Grammer enters the Ting's shack. Ting is sitting at the table, his wife Gathy is by the fire stirring broth, and his son Hipper is weaving cord into a lobster pot. Doll is laying on the bed, her eyes staring at the ceiling. Gathy says that Doll will be needing her soon, but they have not heard a groan out of her yet. Hipper responds that Doll is a saucy tart and she should sweat for it. Hipper takes some of the broth, even though it is supposed to be for Doll. Hipper says that Doll has been going around to every mother's son in the village, and Doll says that this is not true with tears running down her face. Hipper throws a clam from his stew at Doll's face, and it lands on her cheek. Grammer removes it and asks the girl if she would like to eat it, which makes Doll laugh. Ting curses Doll for laughing after what she has done.

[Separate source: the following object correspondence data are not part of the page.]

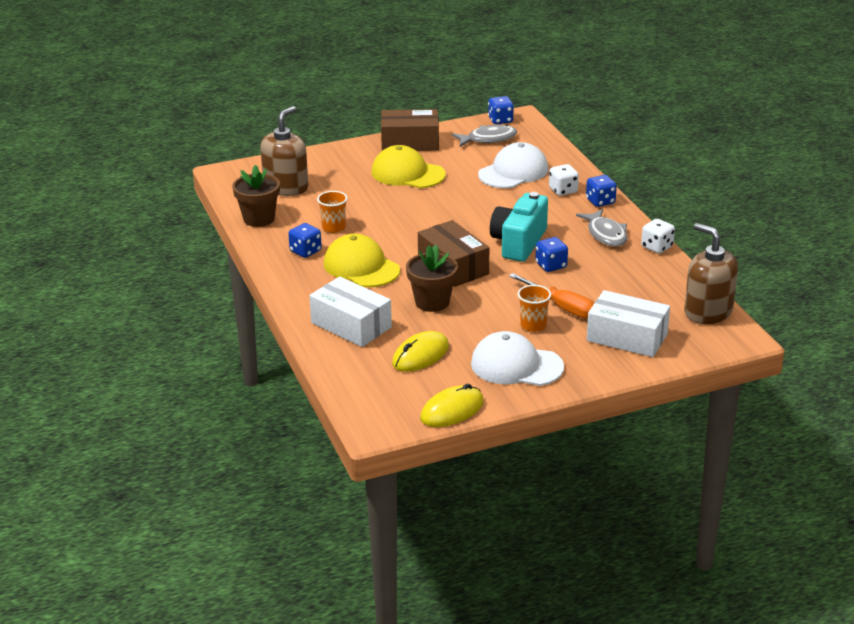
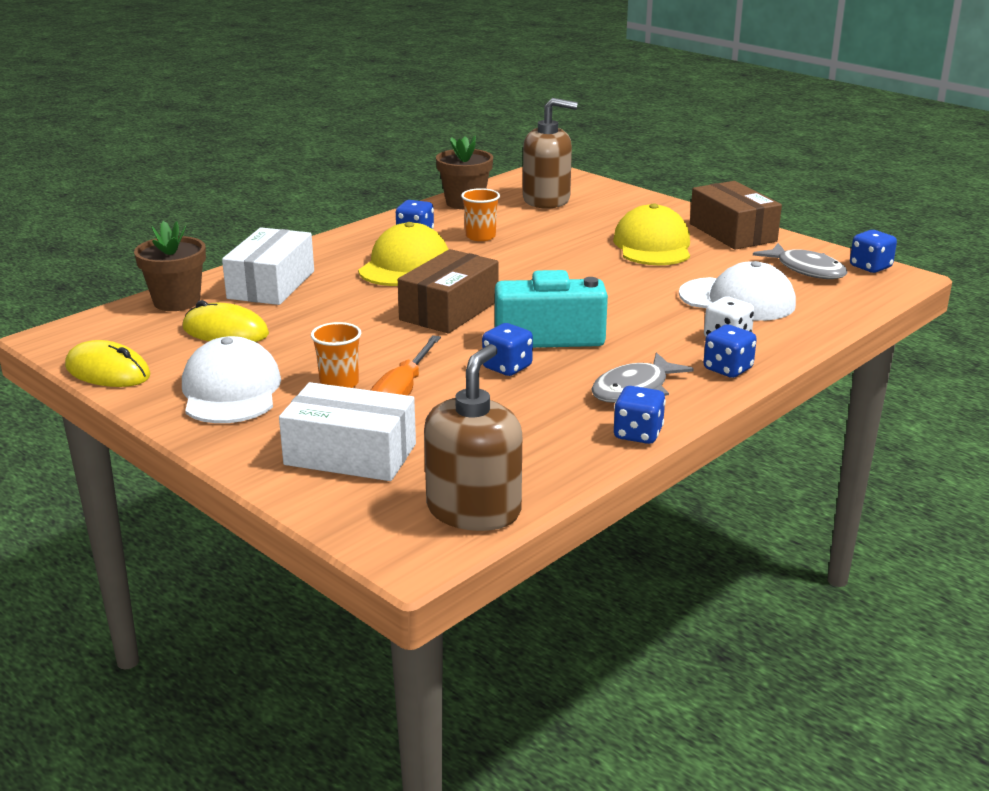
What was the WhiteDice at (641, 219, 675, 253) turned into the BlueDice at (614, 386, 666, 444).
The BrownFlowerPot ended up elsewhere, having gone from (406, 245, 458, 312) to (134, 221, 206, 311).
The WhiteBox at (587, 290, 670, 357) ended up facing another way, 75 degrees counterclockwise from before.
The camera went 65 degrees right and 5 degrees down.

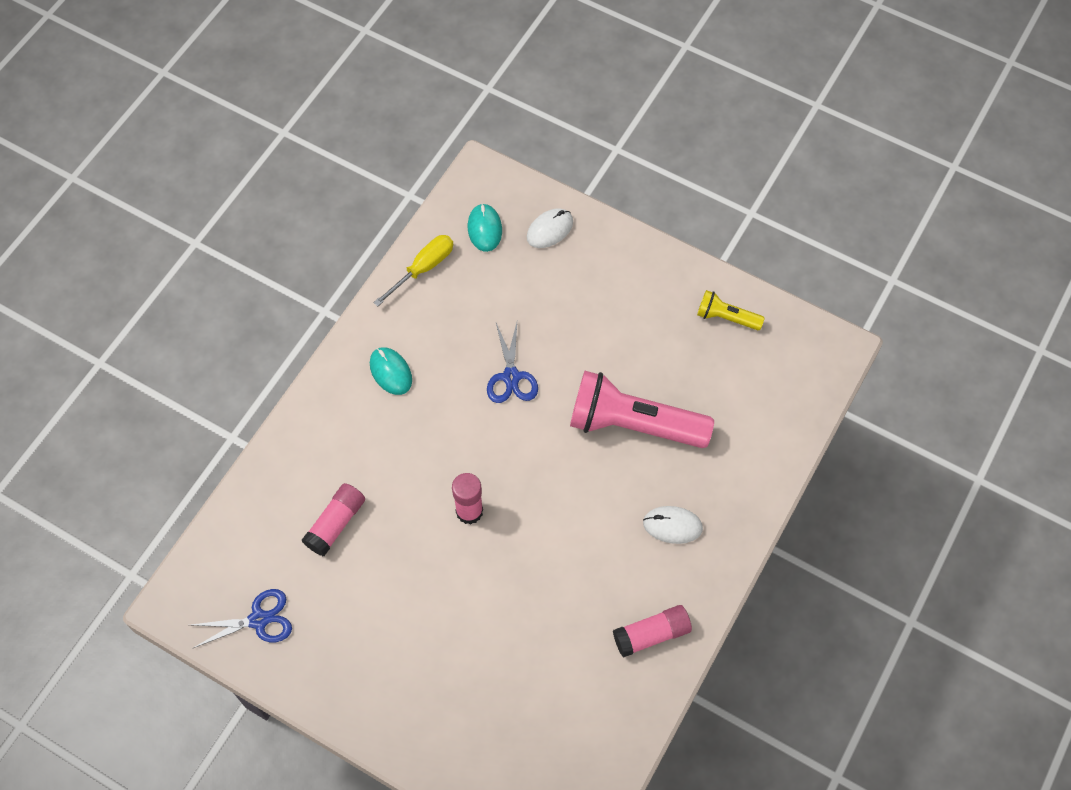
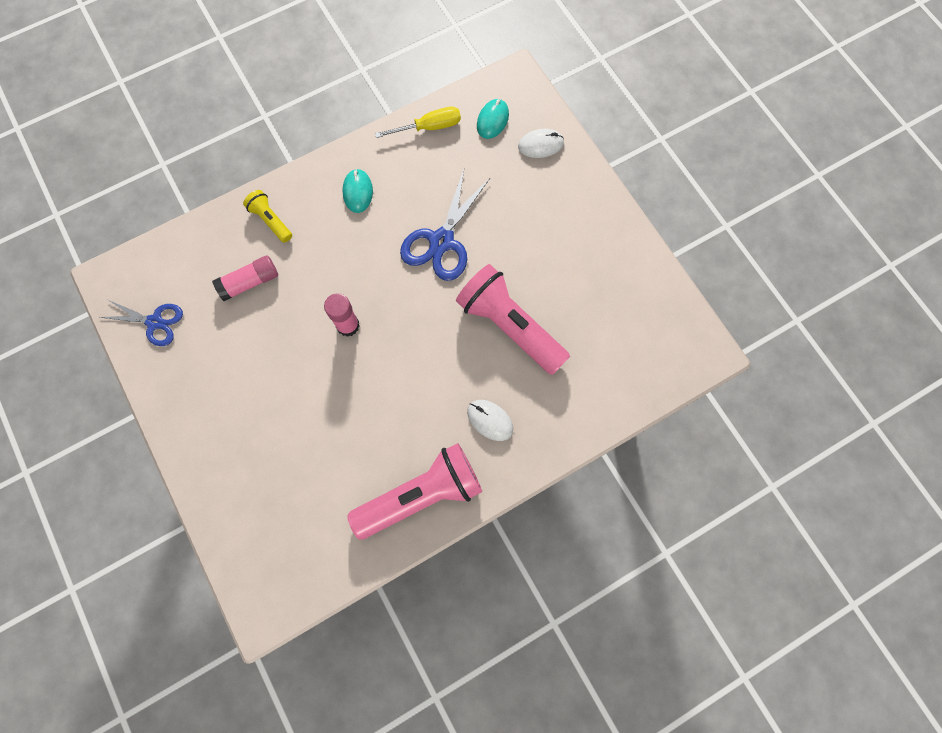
The YellowFlashlight ended up elsewhere, having gone from (697, 290, 765, 330) to (243, 190, 292, 243).
The size of the BlueScissors at (487, 323, 538, 403) changed by a factor of 1.56.
Where the PinkGlueStick stood at (613, 605, 692, 658), the PinkFlashlight came to stand at (347, 443, 482, 539).
The camera went 30 degrees right and 10 degrees up.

Grammer kicks the men out of the house. Other men from the factory walk by the house on the road; they whisper when they reach the house and then laugh loudly when the pass it. Doll groans at this attention. She tells Grammer that she feels movement, but Grammer responds that it is not time yet and it will be a long night. Grammer and Ting's wife Gathy drink broth while they wait. They put a gown on Doll, who laughs at a mouse in the corner of the room. Her laughs soon turn to sobs, and she tells Grammer that it is time.

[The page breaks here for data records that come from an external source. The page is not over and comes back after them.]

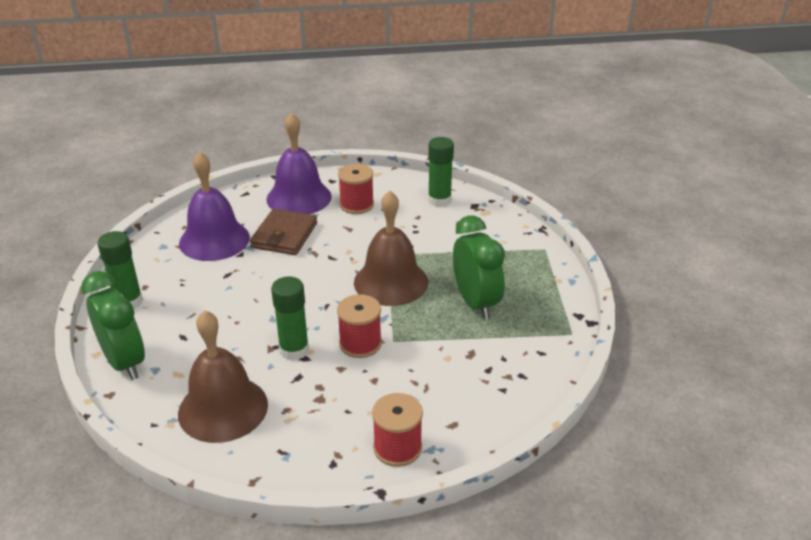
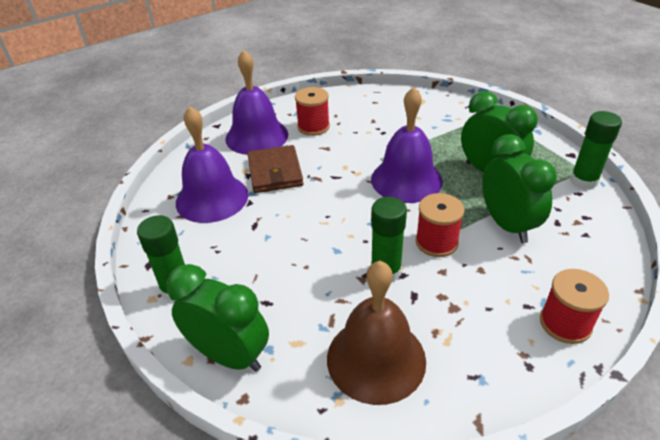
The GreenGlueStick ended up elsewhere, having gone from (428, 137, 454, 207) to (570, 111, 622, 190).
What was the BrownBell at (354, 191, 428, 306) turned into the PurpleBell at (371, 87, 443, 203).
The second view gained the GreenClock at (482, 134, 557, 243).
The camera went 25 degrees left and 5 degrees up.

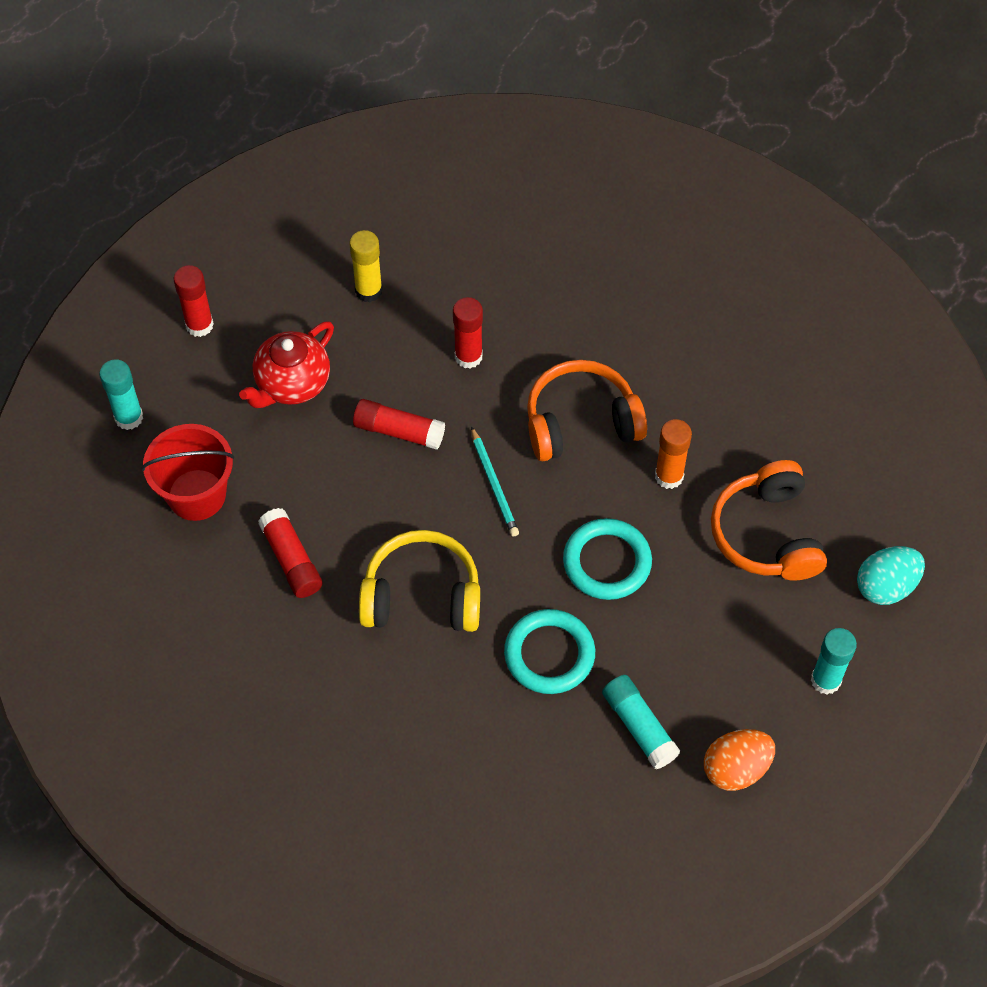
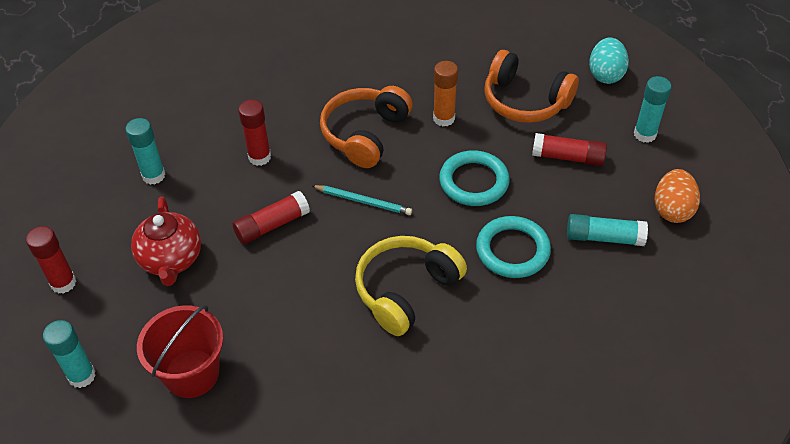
What was the YellowGlueStick at (349, 230, 383, 302) turned into the TurquoiseGlueStick at (126, 118, 165, 185).
The RedGlueStick ended up elsewhere, having gone from (258, 508, 323, 598) to (532, 133, 607, 166).
The camera went 50 degrees left and 10 degrees down.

Doll struggles through the night. When there is a silence at one point and Grammer is wiping her face with cool water, Doll cries to her that it was never Poll's Matt but once, and the child has nothing to do with him. She insists that the child is from another man who is like the sea on a fresh day. Grammer reassures her that she would be the one to know. As the night goes on, Doll screams only once, and her face gets more distant. Morning comes, and the baby is born. Doll is unresponsive. Gathy and Grammer try to blow life into her, but she is dead. Gathy says "Ah, well."
Hipper and Poll's Matt enter the house. Hipper sees Doll and says, "poor girl." Poll's Matt wants to see the baby, but Grammer says he'll have nothing to do with it, and he leaves. Hipper angrily asks if Poll's Matt is the father, and Grammer responds that he is not. Ting comes into the house and avoids looking at the bed. Poll's Matt has already told him that Doll is dead. Ting says that she was a good girl when she was younger, and he begins to eat breakfast. Grammer says that she will give Doll tending soon, and she packs up her bag to leave. The whistle in the nearby factory sounds, but the house is silent except for the sounds of eating and breathing.